Like every other restaurant owner, Xavier Teixido has been hit hard by the COVID-19 pandemic.
With his two popular Wilmington restaurants – Harry’s Savoy Grill and Kid Shelleen’s – suffering 90 and 85 percent revenue declines and the continued uncertainty around when Delaware restaurants might return to full service, he took to Facebook asking readers to weigh in on when and how they would begin eating out again if the shutdown was lifted.
Teixido’s query, “If restaurants opened for business in three weeks with limited seating and tables spaced apart, would you go? Why or why not? What would you expect from the restaurant to ensure everyone’s safety?” generated 400 comments.
The online commentary ran the gamut from many gung-ho diners who said it was time for restaurants to reopen and they would be first in line at their favorite spots to more cautious voices who said they wanted to see greater testing and precautions put in place before they dined out.
Teixido said that in the days his restaurants were open, all he had to do “to get the mail” was walk around his restaurant. “I would speak to my bar customers, I would speak to a table, I would speak to my staff.” With stay-at-home measures in place, he decided to check-in with customers over social media.
We counted the responses — 195 in favor and 105 would stay home. So about two-thirds would return to restaurants, though many expressed conditions, like a close examination of workers and diners following PPE protocols and social distancing.
Prominent local names popped up in the conversation, including former Delaware Economic Development Director Alan Levin, who is an investor in SoDel Concepts, a Sussex County restaurant group that includes Matt’s Fish Camp and Blue Coast Seafood Grill and Raw Bar.
His post has already generated nearly 400 comments. “I think it resonated with a lot of people. The other thing I really liked about it, at least on mine, is that it didn’t go political in any way,” he said.
Several other local restaurant owners republished Teixido’s informal poll through their own social media accounts, including Carl Georigi of the Platinum Dining Group who posted the survey across all six of his restaurants’ Facebook accounts.
Georigi says a tally of his Facebook polling indicates that 70% would opt to visit a restaurant in two weeks, though many under certain conditions concerning social distancing and mask-wearing.
Georigi also posted a ‘yes or no’ version of the survey on Instagram showing 88% of respondents said they would immediately come back to restaurants when they reopen.
Teixido took to Facebook amid ongoing discussions between the Delaware Restaurant Association and Governor John Carney and his staff. Teixido said he wasn’t surprised by the range of comments, which confirmed the public’s confusion and apprehension.
“You have some people that are very cautious and you have some people that say, whatever happens, happens. Some will say, ‘I’m young and brash and I’ll go sit at your bar next to a whole bunch of people and resume my life,” he said.

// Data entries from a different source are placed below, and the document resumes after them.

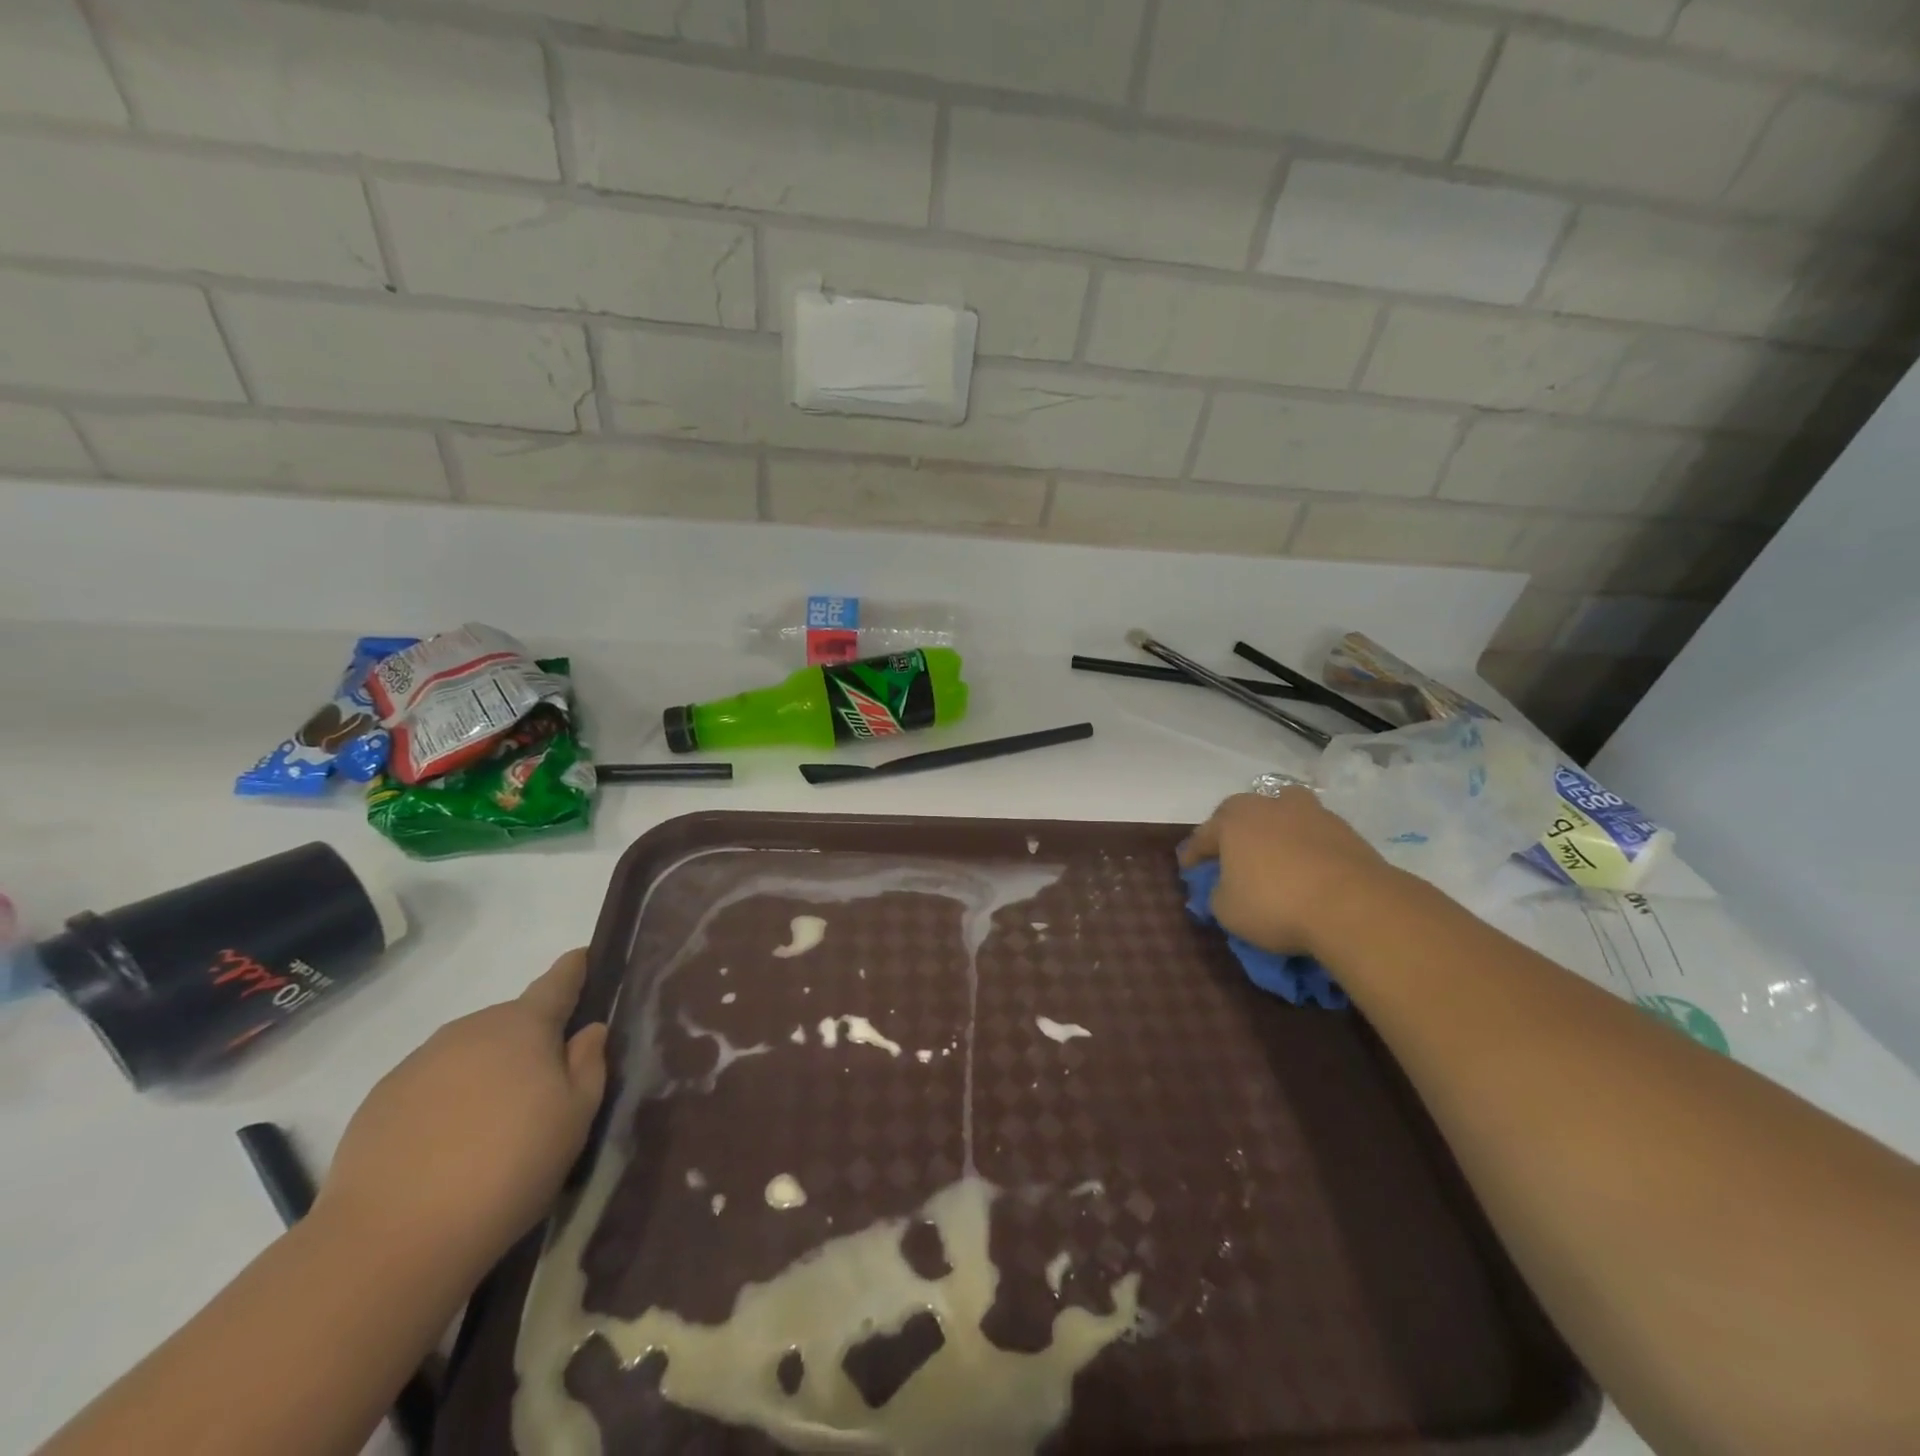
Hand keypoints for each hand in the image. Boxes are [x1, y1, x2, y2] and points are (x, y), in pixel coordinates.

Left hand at [315, 951, 608, 1273]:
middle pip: (511, 1021)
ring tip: (495, 1123)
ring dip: (488, 1070)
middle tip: (545, 1084)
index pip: (556, 983)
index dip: (574, 968)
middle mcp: (470, 1030)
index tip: (582, 956)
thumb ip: (588, 1065)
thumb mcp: (575, 1118)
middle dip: (531, 1039)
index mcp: (523, 1026)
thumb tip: (589, 1030)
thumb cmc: (509, 1167)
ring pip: (469, 1053)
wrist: (391, 1240)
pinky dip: (448, 1100)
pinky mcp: (379, 1101)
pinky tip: (449, 1145)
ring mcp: (418, 1063)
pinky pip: (431, 1084)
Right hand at [1179, 789, 1397, 958]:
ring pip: (1282, 816)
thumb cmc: (1275, 904)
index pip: (1203, 836)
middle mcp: (1269, 805)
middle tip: (1230, 858)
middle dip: (1233, 833)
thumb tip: (1223, 888)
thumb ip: (1216, 894)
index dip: (1193, 856)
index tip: (1190, 873)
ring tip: (1274, 858)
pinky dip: (1305, 848)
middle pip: (1242, 814)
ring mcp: (1311, 813)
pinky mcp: (1345, 830)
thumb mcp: (1227, 911)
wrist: (1354, 906)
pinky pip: (1313, 835)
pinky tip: (1307, 871)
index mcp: (1233, 820)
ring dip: (1274, 833)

“There are a lot of people that are going to be apprehensive in the beginning and they’re going to want to see data and speak to friends and they’re going to want to know that it is safe to go out.”

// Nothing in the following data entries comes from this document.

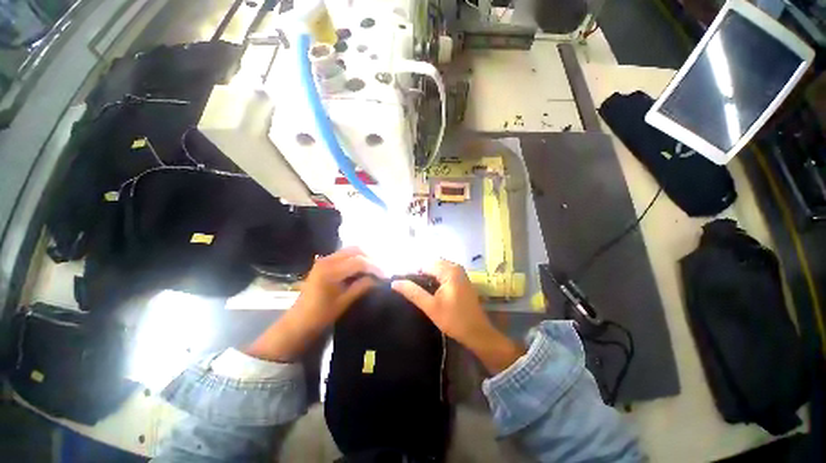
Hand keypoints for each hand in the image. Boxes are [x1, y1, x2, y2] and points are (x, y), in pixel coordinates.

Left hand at [246, 247, 380, 361]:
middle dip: (372, 258)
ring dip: (365, 257)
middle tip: (382, 270)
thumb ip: (362, 286)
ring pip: (351, 250)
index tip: (387, 275)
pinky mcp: (325, 262)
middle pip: (356, 250)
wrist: (299, 321)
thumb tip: (379, 279)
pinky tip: (364, 268)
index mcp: (330, 271)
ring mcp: (325, 259)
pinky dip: (357, 258)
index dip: (375, 267)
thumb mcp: (344, 302)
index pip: (359, 262)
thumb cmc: (320, 315)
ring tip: (375, 268)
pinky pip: (345, 254)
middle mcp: (327, 260)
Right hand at [391, 260, 523, 373]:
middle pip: (431, 266)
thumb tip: (395, 283)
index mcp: (449, 270)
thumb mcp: (430, 307)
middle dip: (420, 275)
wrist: (477, 333)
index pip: (424, 265)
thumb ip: (413, 292)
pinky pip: (444, 274)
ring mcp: (460, 273)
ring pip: (437, 270)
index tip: (405, 287)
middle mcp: (456, 267)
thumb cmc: (454, 319)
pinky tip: (430, 292)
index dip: (413, 274)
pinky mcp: (461, 280)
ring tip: (418, 292)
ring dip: (427, 278)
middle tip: (411, 291)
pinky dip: (435, 280)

Another observation he took away from his informal poll are the enormous responsibilities around safety he and other restaurant owners will have going forward. We have a real public responsibility here. My staff is saying, ‘I’m sure you’ll make it safe for us.’ And the guests are saying, ‘I’m sure you’ll make it safe for us.’ The reality is, we kind of don’t trust each other yet.
“We don’t have a set of rules. I don’t think the public really understands that the reason we’re doing curbside to go only is in large part for the safety of our employees. We can’t have customers walking in, sitting down, handling things,” he said.
Teixido said when it comes to reopening, Delaware needs to chart its own course for what is best for the state and that businesses like his cannot continue indefinitely just serving take-out.
“We have probably 20 people out of 160 working,” he said.
About a third of Teixido’s business at Harry’s Savoy is banquet business. He regularly hosts corporate and family events there, including weddings and fundraisers. “You know, that’s on zero, and that may be on zero for the year. Who knows right at what point can you put 100 people in a room?” he asks.
Food writer Matt Sullivan said he wants restaurants to open as soon as it’s safe to do so. He’s just not sure that could happen in two weeks. He adds that he hopes science, not the calendar, will guide the state as it makes decisions about re-opening.
“In the meantime, I fully believe we need to support our favorite restaurants with takeout and heavy tips, and I hope restaurants can become operational as soon as safely possible,” he said.